● TASK STATEMENT:
The answer is every line of the records that holds the word "layout", copied in full.

● EXERCISE MATERIAL:

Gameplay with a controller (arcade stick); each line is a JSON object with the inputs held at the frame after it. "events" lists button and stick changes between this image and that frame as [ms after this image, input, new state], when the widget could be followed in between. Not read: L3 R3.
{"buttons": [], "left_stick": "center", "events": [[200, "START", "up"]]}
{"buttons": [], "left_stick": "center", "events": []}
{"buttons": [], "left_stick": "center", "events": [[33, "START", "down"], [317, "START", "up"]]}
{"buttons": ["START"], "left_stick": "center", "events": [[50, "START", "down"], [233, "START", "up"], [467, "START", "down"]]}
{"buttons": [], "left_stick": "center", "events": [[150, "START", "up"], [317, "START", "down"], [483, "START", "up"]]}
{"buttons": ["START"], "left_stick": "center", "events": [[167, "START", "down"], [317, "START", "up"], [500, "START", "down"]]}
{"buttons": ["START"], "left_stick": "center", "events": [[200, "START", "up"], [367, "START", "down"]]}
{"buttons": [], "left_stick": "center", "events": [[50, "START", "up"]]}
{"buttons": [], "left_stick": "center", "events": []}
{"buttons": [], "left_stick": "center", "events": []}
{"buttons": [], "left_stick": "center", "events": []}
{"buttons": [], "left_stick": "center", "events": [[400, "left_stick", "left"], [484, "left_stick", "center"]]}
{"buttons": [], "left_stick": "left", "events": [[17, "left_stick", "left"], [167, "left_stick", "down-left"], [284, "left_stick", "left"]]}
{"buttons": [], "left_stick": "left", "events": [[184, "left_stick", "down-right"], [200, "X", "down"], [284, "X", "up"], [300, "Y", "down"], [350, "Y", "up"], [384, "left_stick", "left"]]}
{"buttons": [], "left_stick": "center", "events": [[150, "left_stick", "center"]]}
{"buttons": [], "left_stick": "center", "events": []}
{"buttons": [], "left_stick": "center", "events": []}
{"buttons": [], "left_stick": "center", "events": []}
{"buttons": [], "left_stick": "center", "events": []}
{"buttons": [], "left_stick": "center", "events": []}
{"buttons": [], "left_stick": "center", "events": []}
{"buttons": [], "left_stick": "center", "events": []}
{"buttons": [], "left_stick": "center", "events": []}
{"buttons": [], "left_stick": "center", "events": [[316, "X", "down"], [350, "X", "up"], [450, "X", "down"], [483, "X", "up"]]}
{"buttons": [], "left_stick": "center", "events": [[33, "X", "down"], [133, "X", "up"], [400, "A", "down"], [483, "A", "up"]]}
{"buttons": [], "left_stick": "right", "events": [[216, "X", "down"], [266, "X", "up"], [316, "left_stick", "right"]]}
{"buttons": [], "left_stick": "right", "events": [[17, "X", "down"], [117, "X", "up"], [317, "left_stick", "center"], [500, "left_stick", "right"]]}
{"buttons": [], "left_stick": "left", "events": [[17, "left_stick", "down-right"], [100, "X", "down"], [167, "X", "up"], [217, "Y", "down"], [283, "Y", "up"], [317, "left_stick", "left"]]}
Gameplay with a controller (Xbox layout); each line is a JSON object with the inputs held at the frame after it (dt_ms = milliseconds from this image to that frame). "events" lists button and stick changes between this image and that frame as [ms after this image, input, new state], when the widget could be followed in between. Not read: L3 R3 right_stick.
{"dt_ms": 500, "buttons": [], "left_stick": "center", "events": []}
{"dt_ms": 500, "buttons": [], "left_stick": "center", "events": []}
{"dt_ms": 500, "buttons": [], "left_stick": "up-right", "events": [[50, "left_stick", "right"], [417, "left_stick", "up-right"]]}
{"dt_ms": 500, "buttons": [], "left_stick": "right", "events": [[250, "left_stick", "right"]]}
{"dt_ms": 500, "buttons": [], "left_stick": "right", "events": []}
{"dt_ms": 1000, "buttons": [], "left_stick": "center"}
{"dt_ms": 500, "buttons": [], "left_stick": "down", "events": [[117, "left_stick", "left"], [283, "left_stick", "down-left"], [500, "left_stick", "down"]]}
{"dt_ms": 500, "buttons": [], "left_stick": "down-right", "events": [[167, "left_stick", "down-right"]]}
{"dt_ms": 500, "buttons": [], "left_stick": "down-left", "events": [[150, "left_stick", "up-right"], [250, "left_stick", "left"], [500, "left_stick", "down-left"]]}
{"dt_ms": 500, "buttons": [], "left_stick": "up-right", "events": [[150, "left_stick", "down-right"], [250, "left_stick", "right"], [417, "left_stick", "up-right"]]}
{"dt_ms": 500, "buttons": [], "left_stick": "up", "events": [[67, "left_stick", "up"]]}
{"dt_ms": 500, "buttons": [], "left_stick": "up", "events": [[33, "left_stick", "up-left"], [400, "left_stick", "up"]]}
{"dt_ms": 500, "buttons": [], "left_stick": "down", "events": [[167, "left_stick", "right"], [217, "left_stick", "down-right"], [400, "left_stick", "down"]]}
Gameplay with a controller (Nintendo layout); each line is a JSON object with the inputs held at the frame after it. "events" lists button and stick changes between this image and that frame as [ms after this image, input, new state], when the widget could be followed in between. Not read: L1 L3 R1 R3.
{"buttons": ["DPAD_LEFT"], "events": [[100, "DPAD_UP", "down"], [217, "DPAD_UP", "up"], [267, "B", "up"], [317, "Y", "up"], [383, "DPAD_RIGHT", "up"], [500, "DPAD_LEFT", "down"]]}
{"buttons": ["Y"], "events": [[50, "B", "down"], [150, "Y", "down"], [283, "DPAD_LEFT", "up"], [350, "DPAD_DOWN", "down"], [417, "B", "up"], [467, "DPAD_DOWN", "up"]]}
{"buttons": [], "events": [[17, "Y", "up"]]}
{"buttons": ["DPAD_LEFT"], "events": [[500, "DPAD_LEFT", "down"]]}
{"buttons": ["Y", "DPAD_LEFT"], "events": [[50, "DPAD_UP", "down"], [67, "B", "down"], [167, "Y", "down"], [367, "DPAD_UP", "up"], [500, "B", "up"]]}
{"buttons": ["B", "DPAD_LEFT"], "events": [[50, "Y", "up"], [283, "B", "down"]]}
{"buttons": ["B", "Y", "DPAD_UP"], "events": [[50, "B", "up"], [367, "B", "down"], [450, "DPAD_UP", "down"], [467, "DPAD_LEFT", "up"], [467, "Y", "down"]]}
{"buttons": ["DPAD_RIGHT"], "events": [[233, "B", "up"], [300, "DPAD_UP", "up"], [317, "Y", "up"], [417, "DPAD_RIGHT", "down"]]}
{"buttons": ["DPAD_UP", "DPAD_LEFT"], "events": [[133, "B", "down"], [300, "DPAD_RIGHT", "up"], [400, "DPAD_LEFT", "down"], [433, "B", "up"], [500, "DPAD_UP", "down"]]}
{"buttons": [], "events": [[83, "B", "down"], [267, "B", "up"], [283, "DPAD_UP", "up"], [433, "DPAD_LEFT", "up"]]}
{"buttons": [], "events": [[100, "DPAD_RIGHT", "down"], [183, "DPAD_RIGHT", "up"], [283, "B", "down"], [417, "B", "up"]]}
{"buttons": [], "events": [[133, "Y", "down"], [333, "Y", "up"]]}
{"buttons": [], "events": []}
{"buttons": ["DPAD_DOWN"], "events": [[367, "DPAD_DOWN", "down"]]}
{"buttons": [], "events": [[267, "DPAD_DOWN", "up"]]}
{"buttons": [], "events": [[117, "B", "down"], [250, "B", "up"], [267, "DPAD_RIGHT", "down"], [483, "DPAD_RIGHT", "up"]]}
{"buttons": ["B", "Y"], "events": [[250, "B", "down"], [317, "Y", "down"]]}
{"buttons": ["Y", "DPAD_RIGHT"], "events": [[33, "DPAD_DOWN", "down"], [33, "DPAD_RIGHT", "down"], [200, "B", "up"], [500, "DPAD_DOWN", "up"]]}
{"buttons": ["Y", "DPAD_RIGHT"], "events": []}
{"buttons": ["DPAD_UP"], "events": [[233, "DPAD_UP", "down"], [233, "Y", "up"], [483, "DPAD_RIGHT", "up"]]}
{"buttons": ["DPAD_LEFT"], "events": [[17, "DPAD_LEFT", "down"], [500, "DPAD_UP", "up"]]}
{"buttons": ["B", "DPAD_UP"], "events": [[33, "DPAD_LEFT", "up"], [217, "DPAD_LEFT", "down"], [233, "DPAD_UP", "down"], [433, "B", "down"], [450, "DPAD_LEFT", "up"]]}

● ANSWER SECTION:
Gameplay with a controller (Xbox layout); each line is a JSON object with the inputs held at the frame after it (dt_ms = milliseconds from this image to that frame). "events" lists button and stick changes between this image and that frame as [ms after this image, input, new state], when the widget could be followed in between. Not read: L3 R3 right_stick.
Gameplay with a controller (Nintendo layout); each line is a JSON object with the inputs held at the frame after it. "events" lists button and stick changes between this image and that frame as [ms after this image, input, new state], when the widget could be followed in between. Not read: L1 L3 R1 R3.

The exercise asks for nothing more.